*The task*. Count the lines of the material below that contain the string "minus", matching case exactly. Reply with the number alone.

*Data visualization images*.
<<<<
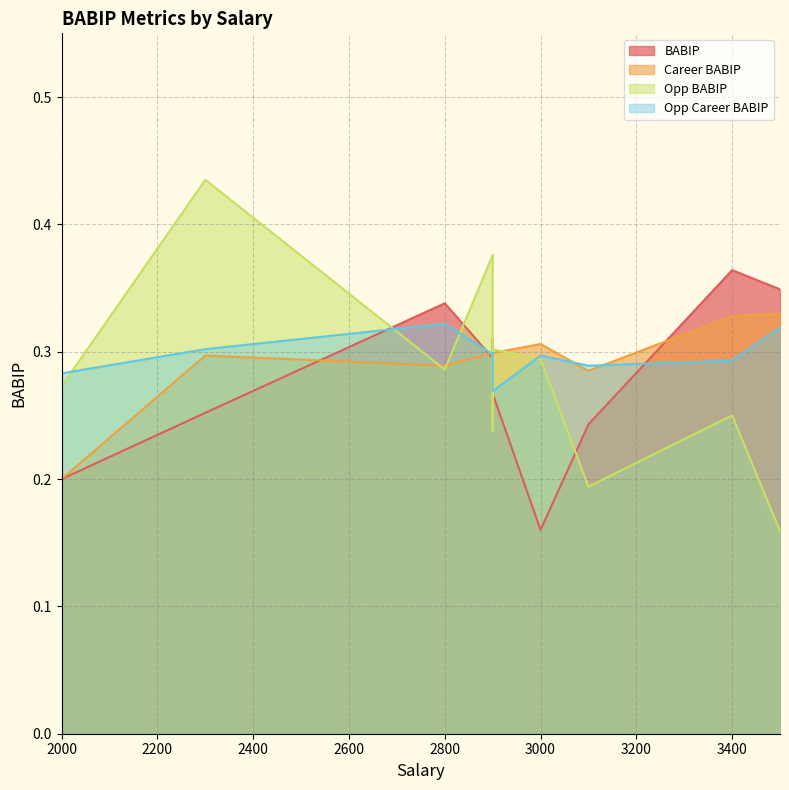

Which series changed the most between 3000 and 2800?

BABIP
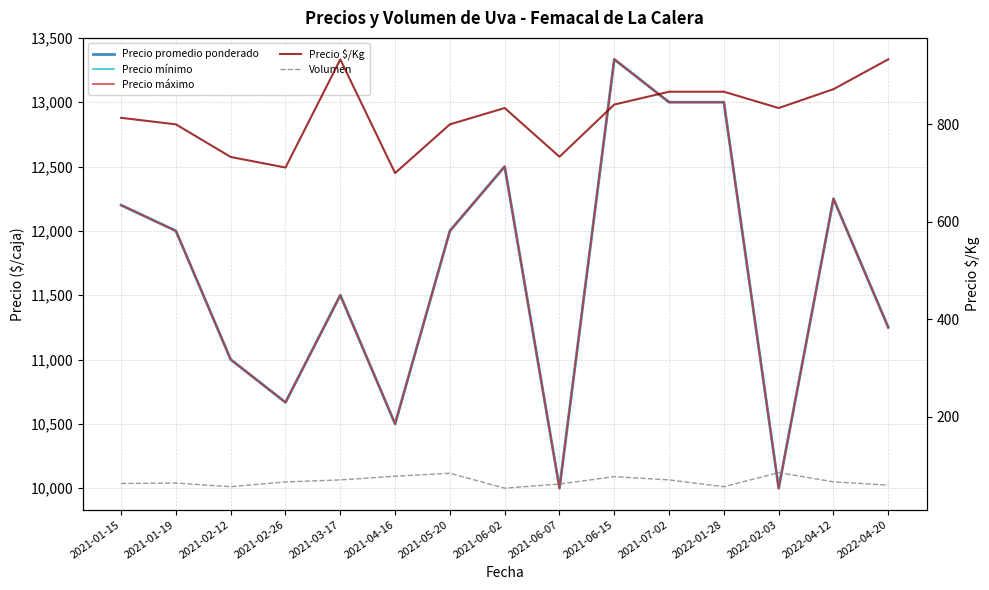

Does the chart display data point markers on the line(s)?

No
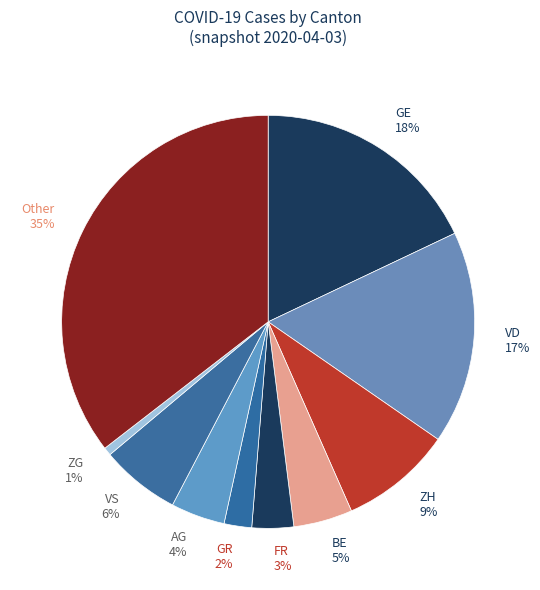

How many segments does this pie chart have?

10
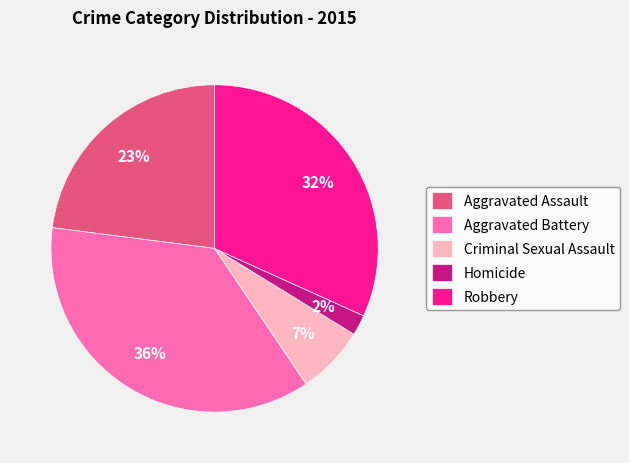

Does any single category account for the majority?

No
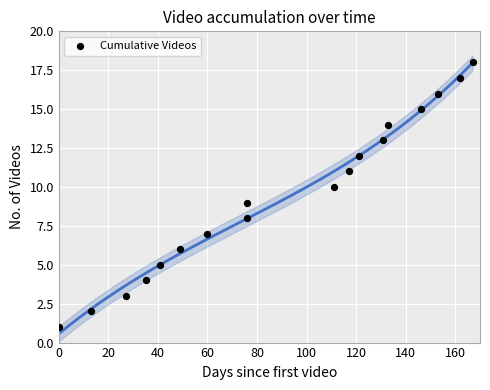

What is the range of X values (max minus min)?

167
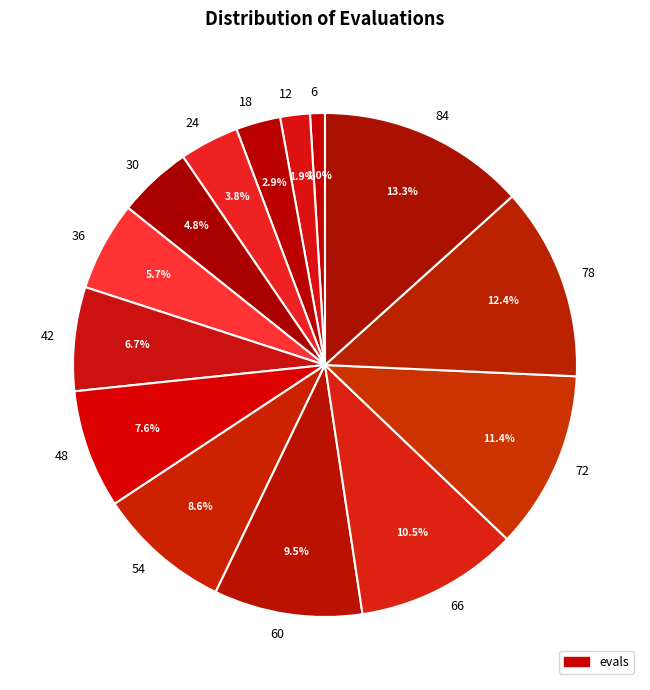

To the nearest percent, what portion does 72 represent?

11%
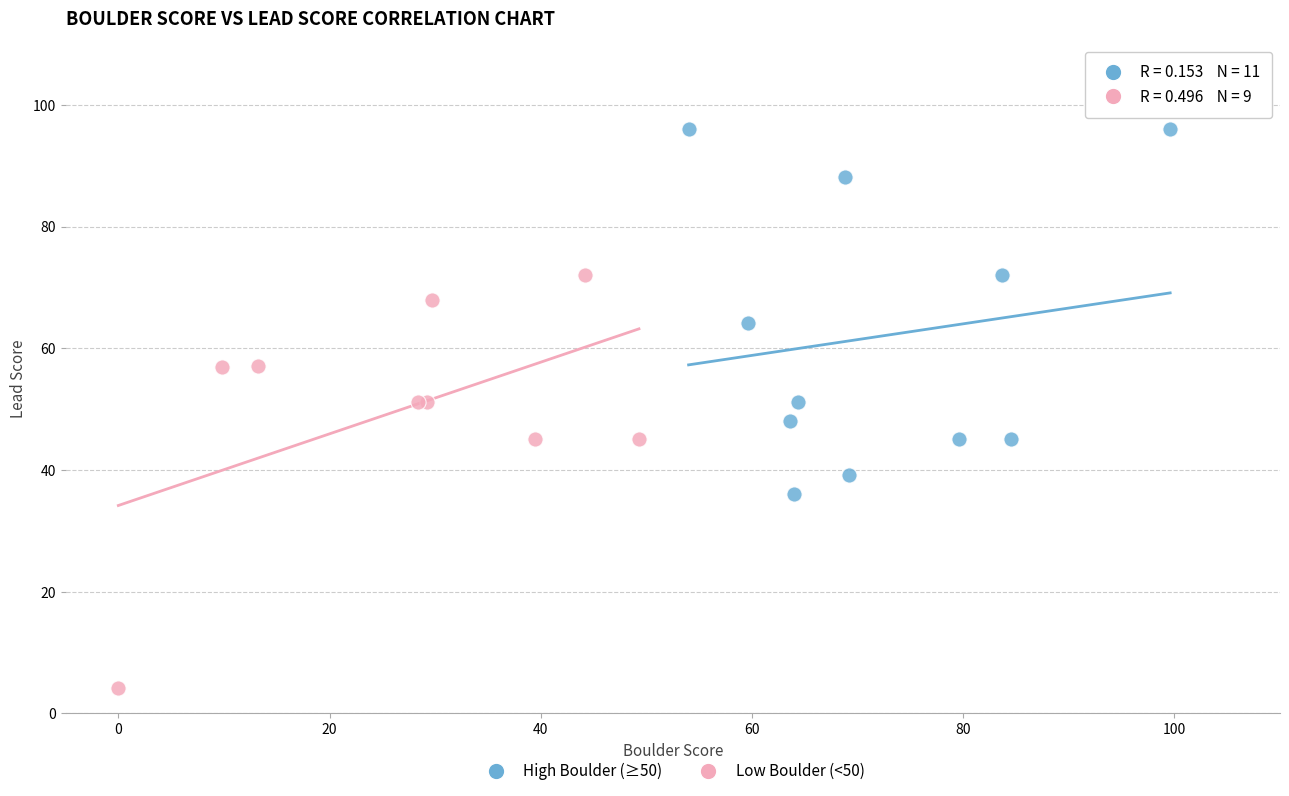

Which series has the largest Y range (max minus min)?

Low Boulder (<50)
>>>>
*Written answer*. 2